Kenanga Research & Investment

Hap Seng Plantations - Below Expectations Again

kiasutrader
Publish date: Wed, 27 Feb 2019, 11:51 AM

FY18 CNP of RM29.1m missed both our and consensus at 75%, mainly due to lower-than-expected CPO sales volume and PK prices. A 1.0 sen dividend was declared, which brought FY18 dividends to 2.5 sen, slightly below our estimate of 3.0 sen. Cut FY19E CNP by 35% while introducing FY20E CNP of RM49.0m. Downgrade to MARKET PERFORM (from OUTPERFORM) with an unchanged TP of RM1.95.

Markedly below expectations. FY18 core net profit (CNP*) of RM29.1m (-70% YoY) was markedly below both our and consensus estimates, accounting for 75% each. This is the fourth consecutive quarter of disappointment. The earnings miss stemmed largely from: (i) lower-than-expected CPO sales volume (140k MT vs. our 163k MT assumption) and (ii) lower-than-expected PK prices of RM1,821/MT (vs. our RM1,900/MT assumption). However, FFB output of 657k MT (+0.2%) was spot-on with our full-year estimate of 656k MT. A 1.0 sen dividend was declared, which brought FY18 dividends to 2.5 sen, slightly below our estimates of 3.0 sen.

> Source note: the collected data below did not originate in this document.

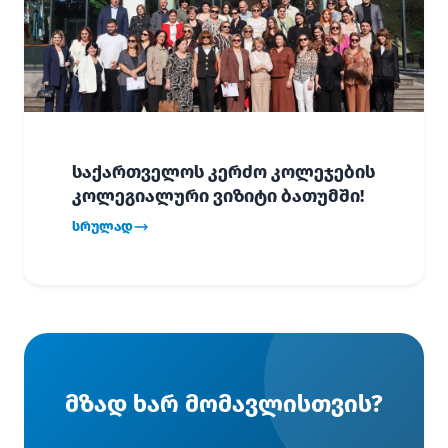
საქართველოს კერძო კოლეჯების
კოლეგიალური ვიზიტი ბათუმში!
სრულად
მზად ხარ მომავლისთვის?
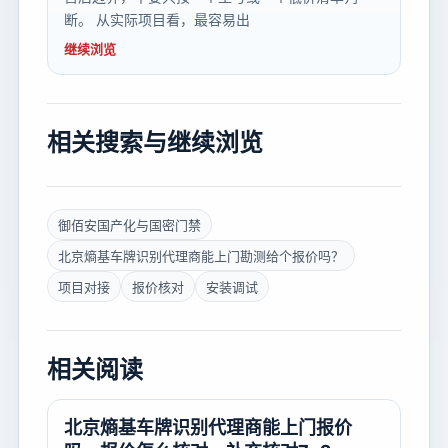
断。 从实际项目看，最容易出
继续浏览
相关搜索与继续浏览
御佰安国产化与国密门禁
北京熵基车牌识别代理商能上门勘测给个报价吗？
项目对接
报价核对
安装调试
相关阅读
北京熵基车牌识别代理商能上门报价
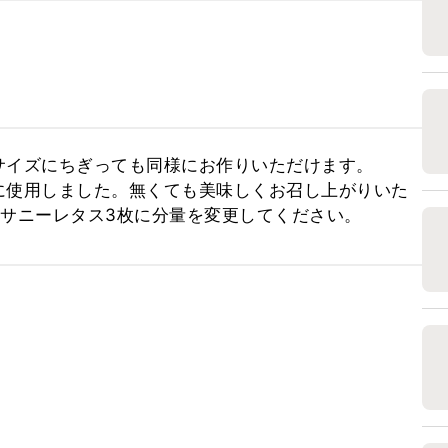
イズにちぎっても同様にお作りいただけます。

に使用しました。無くても美味しくお召し上がりいた
、サニーレタス3枚に分量を変更してください。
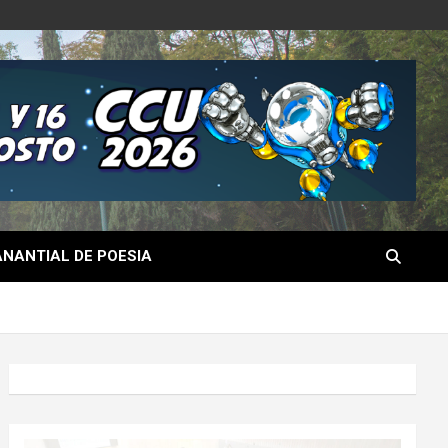
NANTIAL DE POESIA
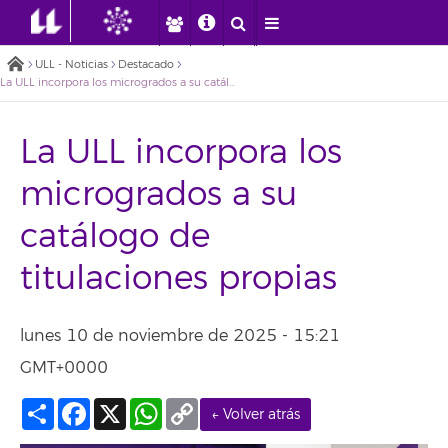
ULL - Noticias
Destacado
La ULL incorpora los microgrados a su catálogo de titulaciones propias
La ULL incorpora los
microgrados a su
catálogo de
titulaciones propias
lunes 10 de noviembre de 2025 - 15:21
GMT+0000
Compartir
Facebook
X
WhatsApp
Copy
← Volver atrás
Link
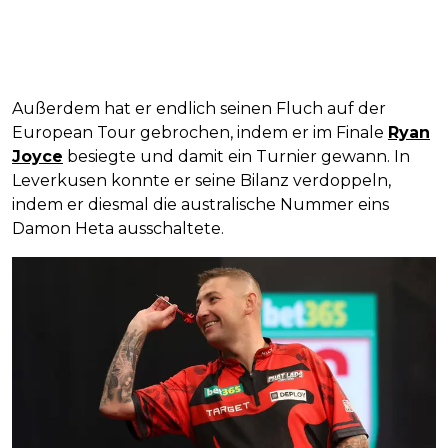
Außerdem hat er endlich seinen Fluch auf der
European Tour gebrochen, indem er im Finale
Ryan
Joyce
besiegte und damit ein Turnier gewann. In
Leverkusen konnte er seine Bilanz verdoppeln,
indem er diesmal die australische Nummer eins
Damon Heta ausschaltete.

FFB production saved the quarter. YoY, FY18 CNP tumbled 70% largely due to higher unit production cost. We estimate that the unit production cost increased to RM1,550/MT from RM1,315/MT in FY17. As a result, EBIT margin eroded to 9.5% from 24.1% in FY17. In addition, the average CPO price declined 19% to RM2,332/MT while the average PK price plummeted 29% to RM1,821/MT. QoQ, despite lower palm products prices (CPO: -13%, PK: -19%), CNP jumped 88% as FFB output grew 48% to 217k MT.

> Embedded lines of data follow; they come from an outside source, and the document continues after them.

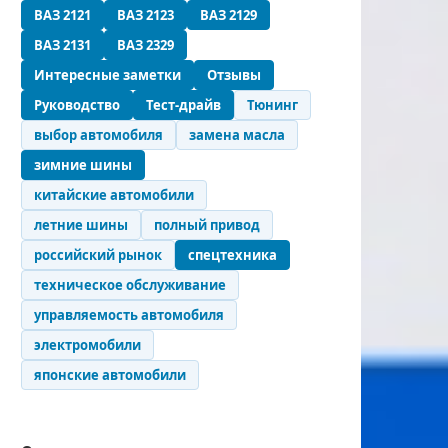
ВАЗ 2121
ВАЗ 2123
ВАЗ 2129
ВАЗ 2131
ВАЗ 2329
Интересные заметки
Отзывы
Руководство
Тест-драйв
Тюнинг
выбор автомобиля
замена масла
зимние шины
китайские автомобили
летние шины
полный привод
российский рынок
спецтехника
техническое обслуживание
управляемость автомобиля
электромобили
японские автомобили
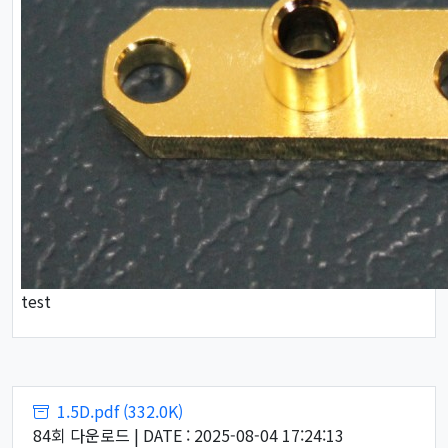
test
첨부파일
1.5D.pdf (332.0K)
84회 다운로드 | DATE : 2025-08-04 17:24:13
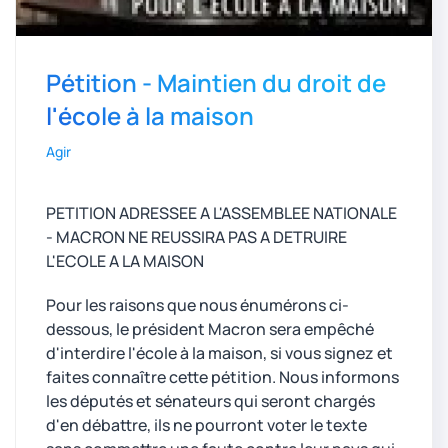
Pétition - Maintien du droit de
l'école à la maison
Agir
PETITION ADRESSEE A L'ASSEMBLEE NATIONALE
- MACRON NE REUSSIRA PAS A DETRUIRE
L'ECOLE A LA MAISON
Pour les raisons que nous énumérons ci-
dessous, le président Macron sera empêché
d'interdire l'école à la maison, si vous signez et
faites connaître cette pétition. Nous informons
les députés et sénateurs qui seront chargés
d'en débattre, ils ne pourront voter le texte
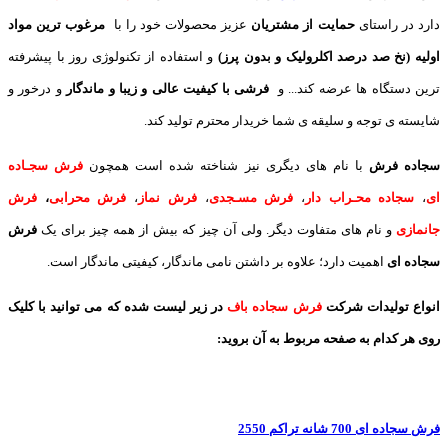
دارد در راستای
حمایت از مشتریان
عزیز محصولات خود را با
مرغوب ترین مواد
اولیه (نخ صد درصد اکلرولیک و بدون پرز)
و استفاده از تکنولوژی روز با پیشرفته
ترین دستگاه ها عرضه کند... و
فرشی با کیفیت عالی و زیبا و ماندگار
و درخور و
شایسته ی توجه و سلیقه ی شما خریدار محترم تولید کند.
سجاده فرش
با نام های دیگری نیز شناخته شده است همچون
فرش سجـاده
ای
،
سجاده محـراب دار
،
فرش مسـجدی
،
فرش نماز
،
فرش محرابی
،
فرش
جانمازی
و نام های متفاوت دیگر. ولی آن چیز که بیش از همه چیز برای یک
فرش
سجاده ای
اهمیت دارد؛ علاوه بر داشتن نامی ماندگار، کیفیتی ماندگار است.
انواع تولیدات شرکت
فرش سجاده باف
در زیر لیست شده که می توانید با کلیک
روی هر کدام به صفحه مربوط به آن بروید:
فرش سجاده ای 700 شانه تراکم 2550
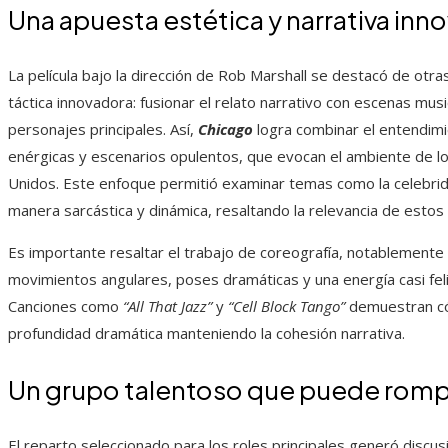
Una apuesta estética y narrativa inn
La película bajo la dirección de Rob Marshall se destacó de otr
táctica innovadora: fusionar el relato narrativo con escenas mus
personajes principales. Así,
Chicago
logra combinar el entendimi
enérgicas y escenarios opulentos, que evocan el ambiente de l
Unidos. Este enfoque permitió examinar temas como la celebridad
manera sarcástica y dinámica, resaltando la relevancia de estos 
Es importante resaltar el trabajo de coreografía, notablemente 
movimientos angulares, poses dramáticas y una energía casi feli
Canciones como
“All That Jazz”
y
“Cell Block Tango”
demuestran cóm
profundidad dramática manteniendo la cohesión narrativa.
Un grupo talentoso que puede romp
El reparto seleccionado para los roles principales generó disc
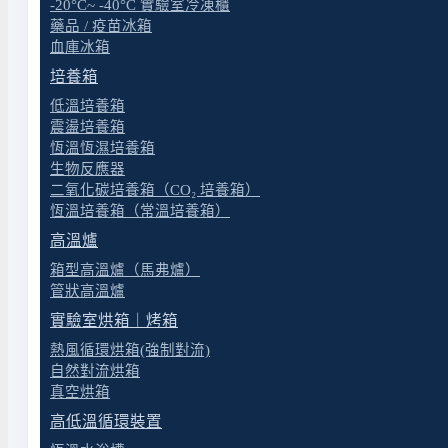
-20°C~ -40°C 實驗室冷凍櫃
◆ 符合ISO 8199法規方法
藥品 / 疫苗冰箱
每台 WaterVac 200 皆經過出廠測試以確保真空度符
血庫冰箱
擇。（*ISO 8199 : 水質培養的微生物計數通用指南）
培養箱
低溫培養箱
◆ 多功能平台，能安裝多種過濾漏斗
震盪培養箱
WaterVac 200 可因應各種分析需求，更換各式過濾
恆溫恆濕培養箱
生物反應器
◆ 如何選擇您的 WaterVac 200-MS 系統
二氧化碳培養箱（CO₂ 培養箱）
WaterVac 200-MS 能搭配MF 3, 300 ml磁式過濾漏
恆溫培養箱（常溫培養箱）
WaterVac 直接排水式真空過濾系統 | 適合水樣二重複分
高溫爐
箱型高溫爐（馬弗爐）
◆ 微生物檢測水樣前處理
管狀高溫爐
◆ 懸浮固形物檢測
實驗室烘箱｜烤箱
◆ 實驗室真空過濾
熱風循環烘箱(強制對流)
WaterVac 直接排水式真空過濾系統 | 適合水樣二重複分
自然對流烘箱
真空烘箱
◆ 歐盟 CE 安全認證
高低溫循環裝置
◆ IP41 防護等級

Recovery in FY19 from a low base. We expect earnings to recover in FY19 from a low base as unit production costs normalizes on a 3% improvement in the CPO price to RM2,400/MT from RM2,332/MT in FY18, while the average PK price to also recover to RM1,900/MT from RM1,821/MT in FY18. In addition, FFB production is projected to grow 4% as Sabah fully recovers from El Nino and La Nina.

Slash FY19E CNP by 35% to RM43.9m while introducing FY20E CNP of RM49.0m. We have reduced CPO sales volume from 169k MT to 149k MT after lowering OER assumption to 20% (from 22.6%), and cut our FY19 PK price assumption by 12% to RM1,900/MT from RM2,150/MT.

Downgrade to MARKET PERFORM (from OUTPERFORM) with an unchanged TP of RM1.95 based on Fwd. PBV of 0.93x applied to FY19E BVPS of RM2.08. The Fwd. PBV reflects -2.0 SD below HSPLANT’s mean PBV, warranted by four consecutive quarters of earnings disappointment. We think that our downgrade is fair given the earnings disappointment and the stock has already trended up 18% YTD, reaching our TP of RM1.95. At the current price level, we believe the negatives are priced in and hence, our MARKET PERFORM call.

Risks to our call are a sharp drop in CPO prices and a precipitous rise in labour/fertilizer/transportation cost.